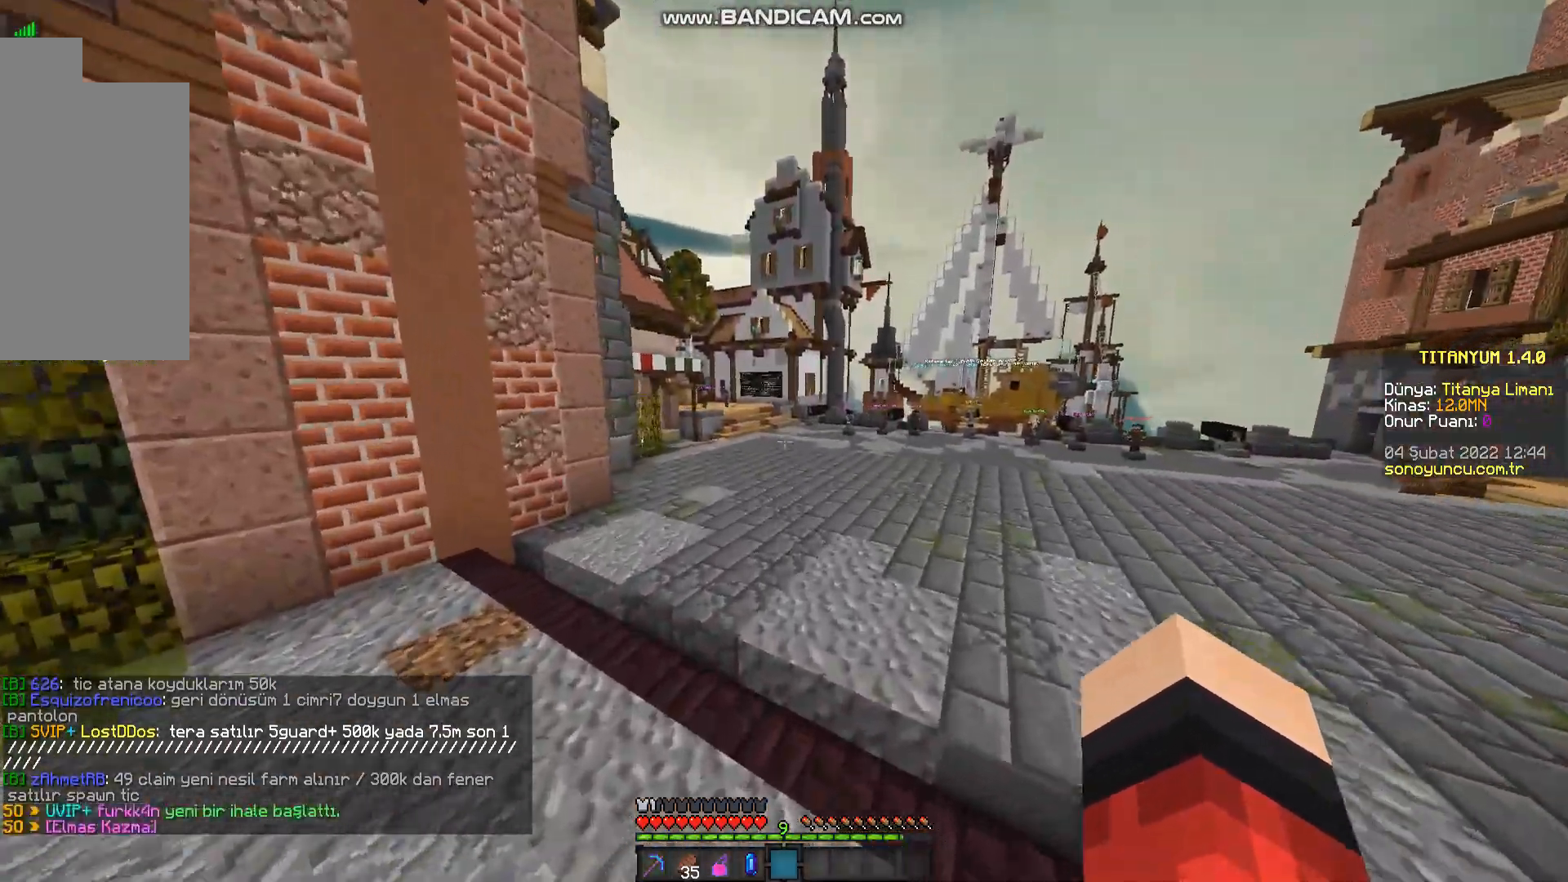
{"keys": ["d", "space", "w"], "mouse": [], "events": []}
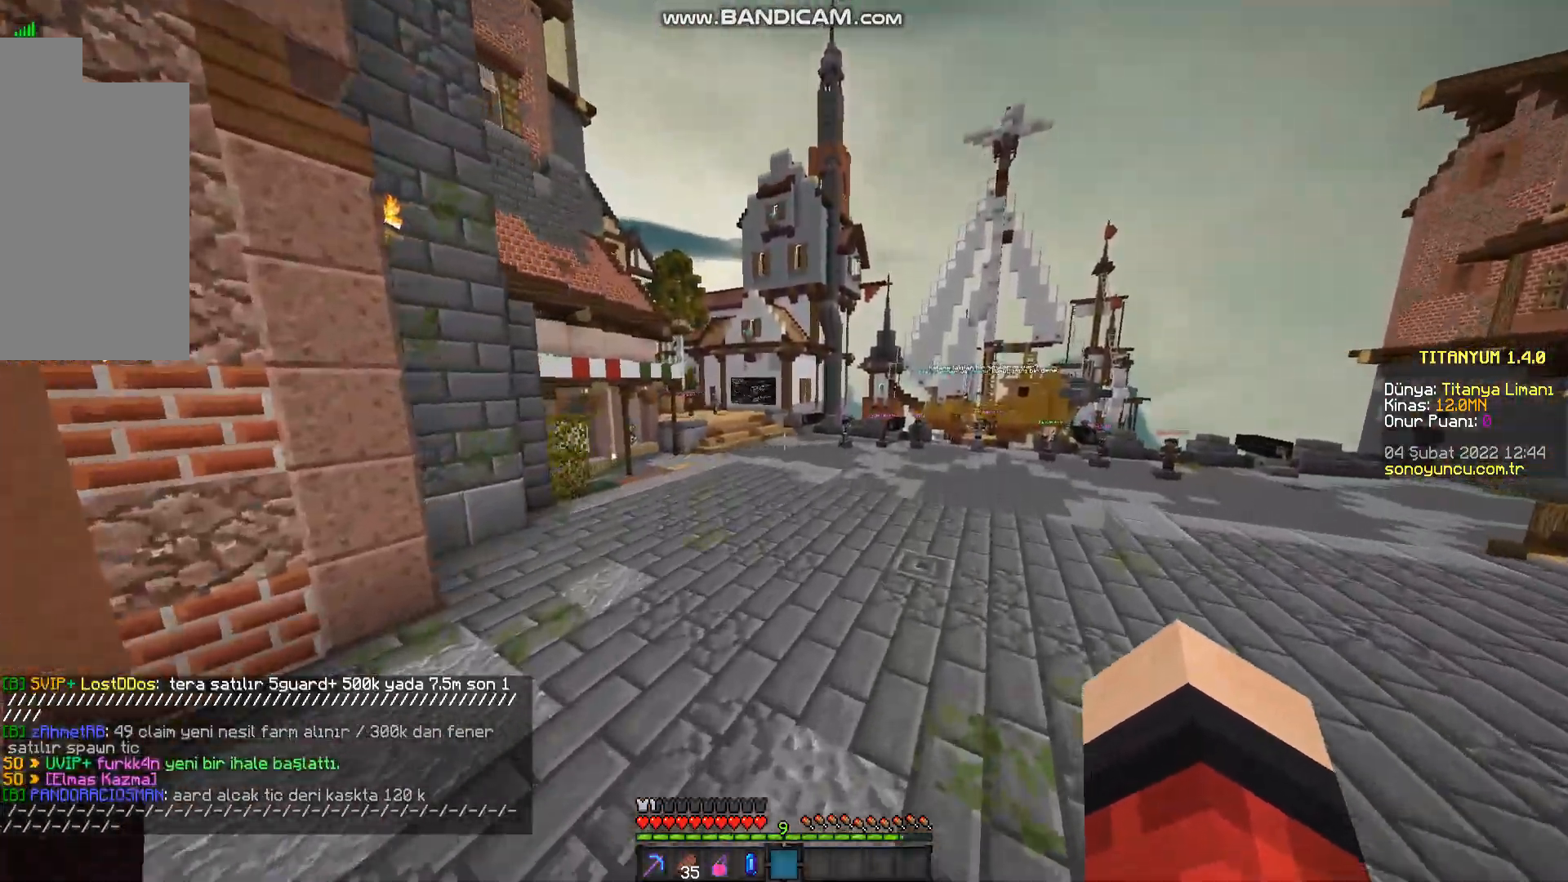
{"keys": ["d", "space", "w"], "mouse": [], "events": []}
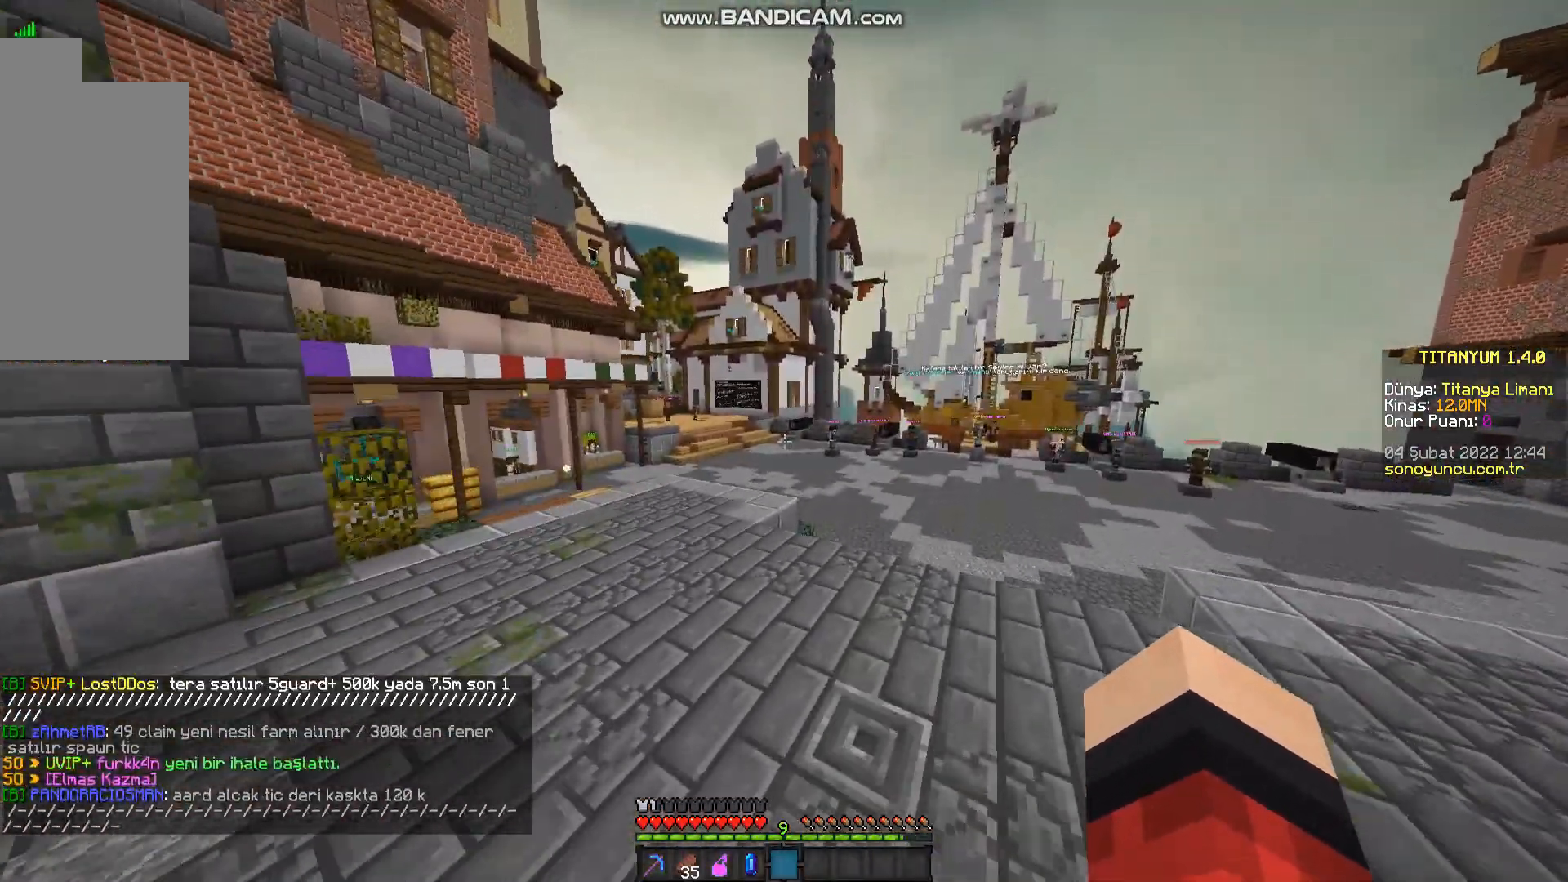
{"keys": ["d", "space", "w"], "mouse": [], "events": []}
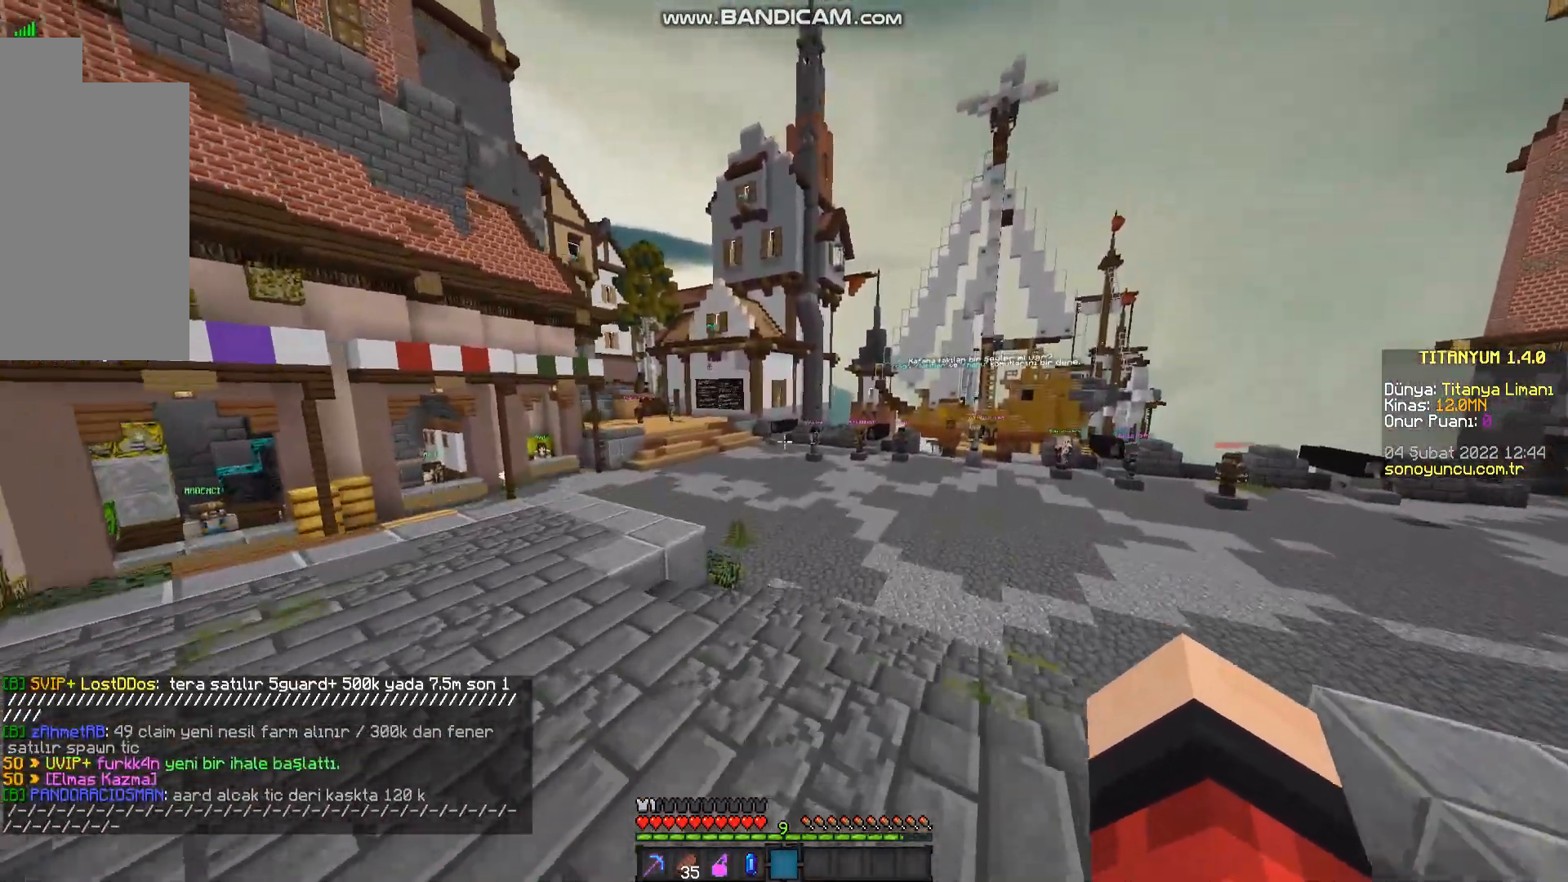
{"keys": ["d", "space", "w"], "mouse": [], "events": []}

* EXERCISE DETAILS
Please print the material exactly as given above, omitting the pictures.

* RESPONSE
{"keys": ["d", "space", "w"], "mouse": [], "events": []}
{"keys": ["d", "space", "w"], "mouse": [], "events": []}
{"keys": ["d", "space", "w"], "mouse": [], "events": []}
{"keys": ["d", "space", "w"], "mouse": [], "events": []}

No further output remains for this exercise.